I won't choke on the fact that Bible puts some things in the fifth day, and others in the sixth day, and that it doesn't fit the fossil record exactly. . . .
Today, after only 240 years roughly speaking we Americans can't get it straight that our Constitution was a compact between sovereign states with a Federal government that was limited to specific defined powers. . . .
And, considering the probably murky primeval skies, which had more pollution generally than even Shanghai today, I can see where some anthropocentric shepherds might think the stars came later. They thought, afterall, that stars were little lanterns, not suns. . . .
And it leads to simple question. Why we would take myths written by uneducated shepherds thousands of years ago seriously?

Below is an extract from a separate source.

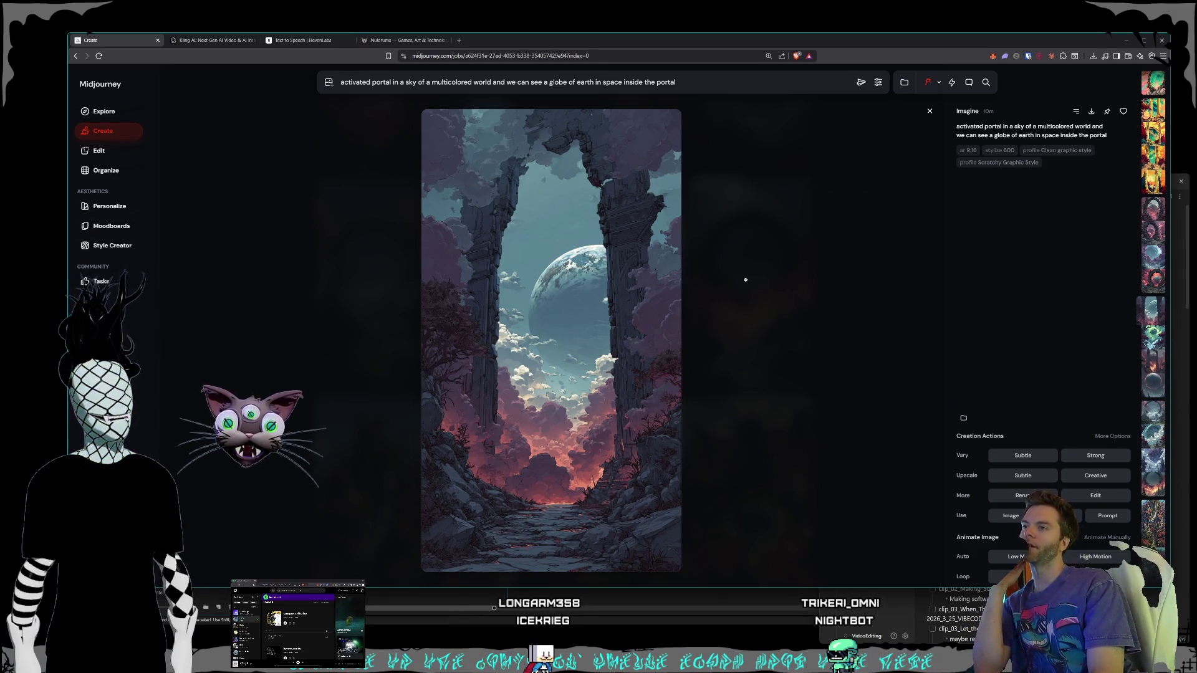
{"action": "key", "text": "Up"}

The "6 days to create earth thing doesn't dispute science because days could mean something else." Sounds great and all, but if you weren't trying to incorporate the bible into science than you wouldn't try to find a bunch of loopholes. The 'word of God' shouldn't be trying to trick you.
Colton, If I came and told you that a virgin had given birth would you believe me just because I told you so?
I'm surprised that a physics professor would think that the laws that govern the universe can be put on hold for a short period of time with divine intervention.
Do we have any recordings that gravity has stopped working, or someone has risen from the dead?
I'm not a huge fan of what Hantlers believes, but hey he is all in. People who grew up religious then later in life just found so much evidence to contradict their beliefs so they try to cram it all into one thing. You could not have two more incompatible things, and I must admit people have done a great job making up stories that seem to make it all work. But come on... The book has been changed throughout history, or the 'meanings' of the words are different? That is just going to great lengths to avoid saying what I think a lot of people know deep down, but they are terrified to admit.
If you wanna believe that stuff it's fine, but don't try to find science in the Bible.